Mr. Manuel, who is a senior lecturer in the College of Communications, drew on his experience handling crisis communications for the Department of Defense and told his class about what institutions like Penn State should do when they find themselves in a crisis.

"There are three things you say, which I didn't see for first 48 hours," he said. "You offer sympathies to victims and their families. You tell the public, 'Here is where we are in the process right now,' and 'This is where we're headed.'"

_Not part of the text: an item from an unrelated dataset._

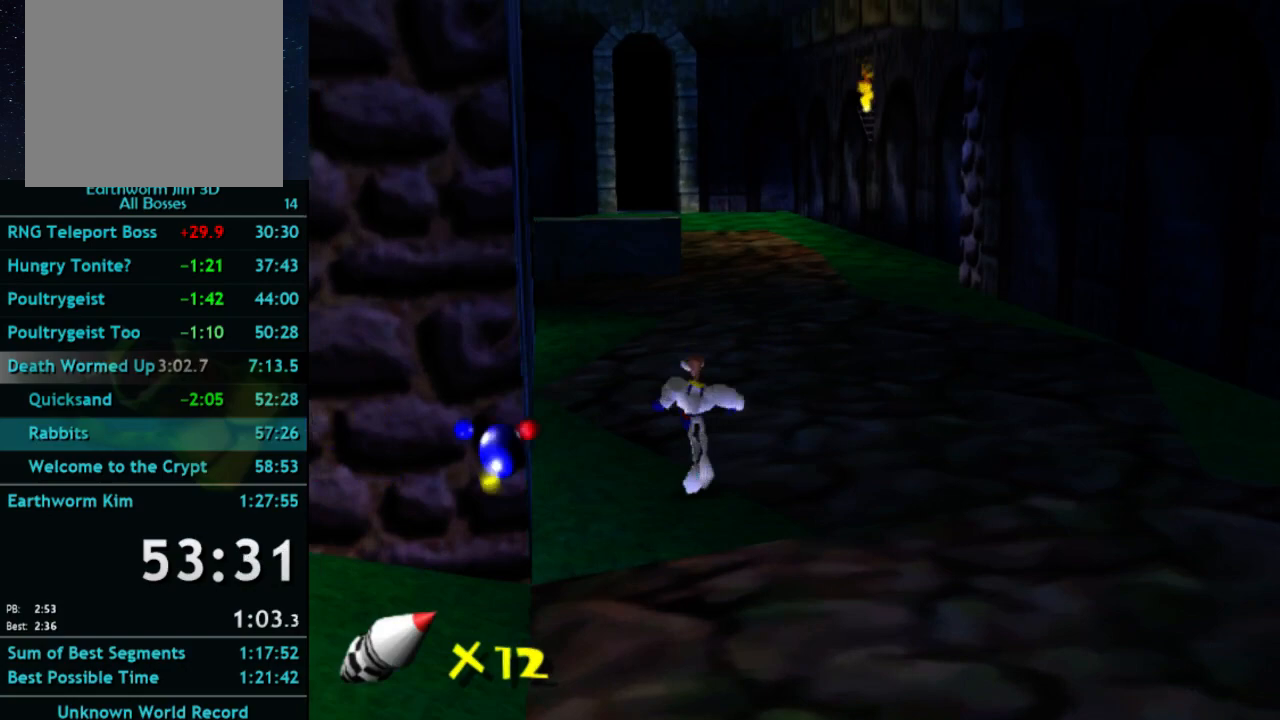
{"buttons": [], "left_stick": "up", "right_stick": "center", "events": [[33, "A", "up"], [33, "X", "up"], [333, "X", "down"], [400, "X", "up"]]}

Mr. Manuel said that he found it unbelievable that Penn State seemed to be caught flat-footed by the scandal, when the leaders of the institution allegedly knew about serious claims of child sexual abuse against Jerry Sandusky, former defensive coordinator for the football team, and that the state was investigating those allegations for at least two years. "They wouldn't be in this position if they followed the PR axiom: Tell the truth and tell it quickly," he said.

Escalating Questions

Since the scandal broke on Saturday, events have accelerated, and the quickened cycle of revelations and recriminations has been reflected in classrooms. On Monday morning, students talked a bit about the news, said Donald E. Heller, a professor of education. By Wednesday, he said, students in the hallway were asking what the scandal might mean for the university and the quality and reputation of their degrees. Alumni were asking the same questions, he said.

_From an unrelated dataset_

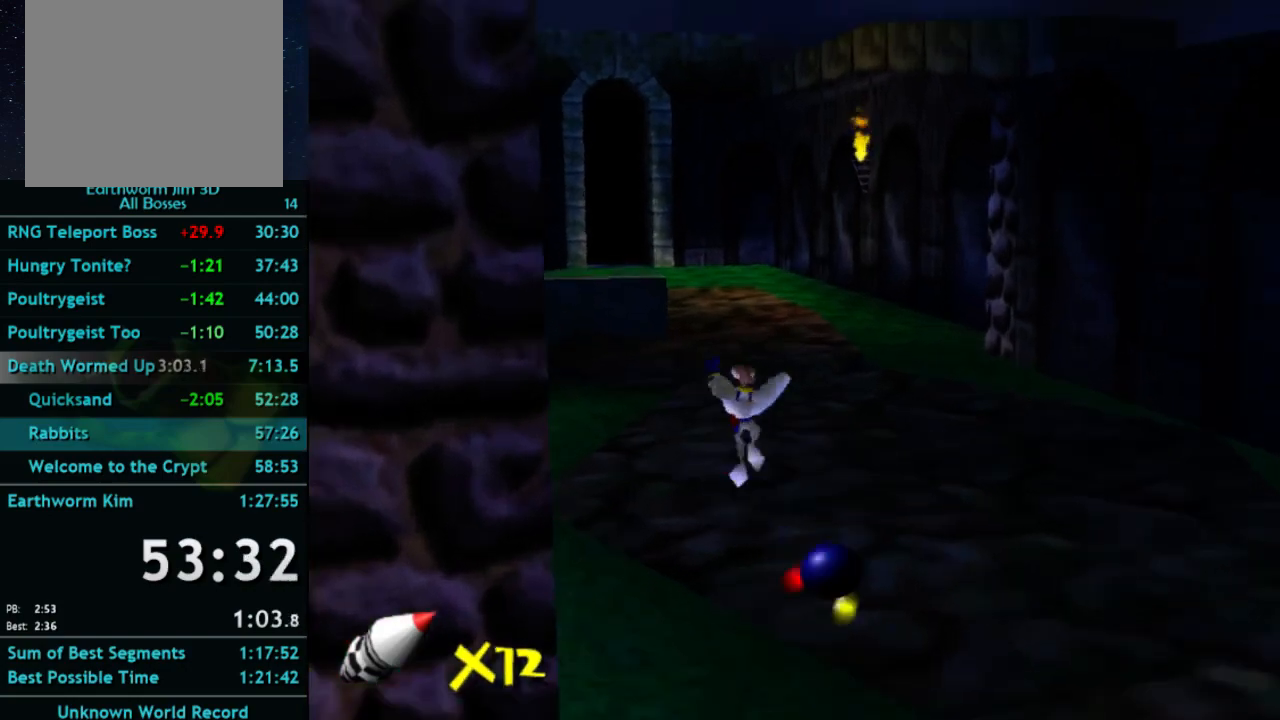
{"buttons": [], "left_stick": "up", "right_stick": "center", "events": [[200, "X", "down"], [233, "A", "down"], [233, "X", "up"], [300, "A", "up"]]}
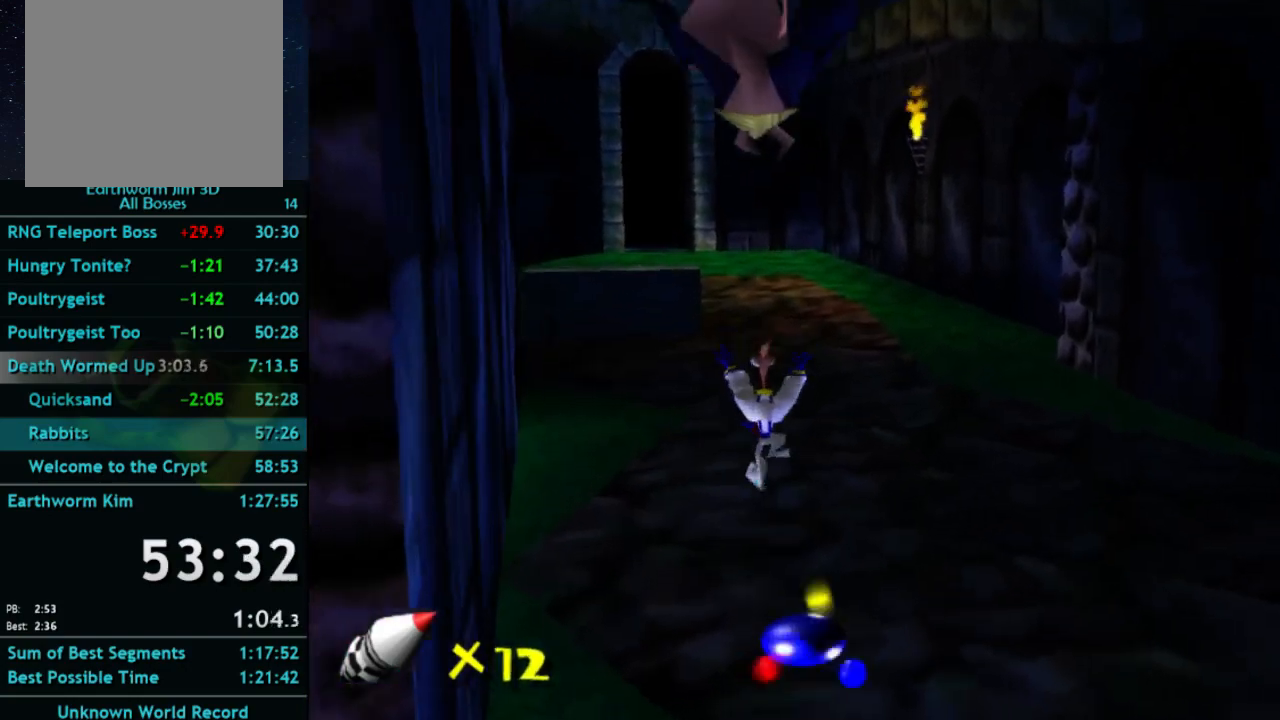
{"buttons": ["A"], "left_stick": "up", "right_stick": "center", "events": [[100, "A", "down"], [100, "X", "down"], [167, "A", "up"], [167, "X", "up"], [467, "X", "down"], [500, "A", "down"], [500, "X", "up"]]}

Others on campus have described the revelations as being devastating, while stressing that the alleged actions—or inaction—of a handful of people should not be allowed to mar the achievement of tens of thousands of students, faculty, and staff. The central academic mission has continued, those sources have said, despite the glare of international media attention.

Some faculty members have said the scandal has rocked them to their core. While scandal has soiled other campuses, where athletes have been arrested or been paid by boosters, some Penn State faculty said they once took comfort that the motto of their football team, "Success With Honor," had helped to burnish the university's image.

But no more. "I would kill for this to be about tattoos right now," Mr. Manuel said, referring to the revelations that football players at Ohio State University had sold memorabilia in exchange for discounts on tattoos, which led to the resignation of the team's head coach, Jim Tressel.

For Tony Barbieri, a professor of journalism, the fact that Penn State has been on the front page of national newspapers and on the nightly news has offered his students a rare opportunity to watch a major news event unfold on their doorstep, however unwelcome it may be.

"This may never happen to them again," he said. "For journalism faculty, it's almost a lesson sent from heaven."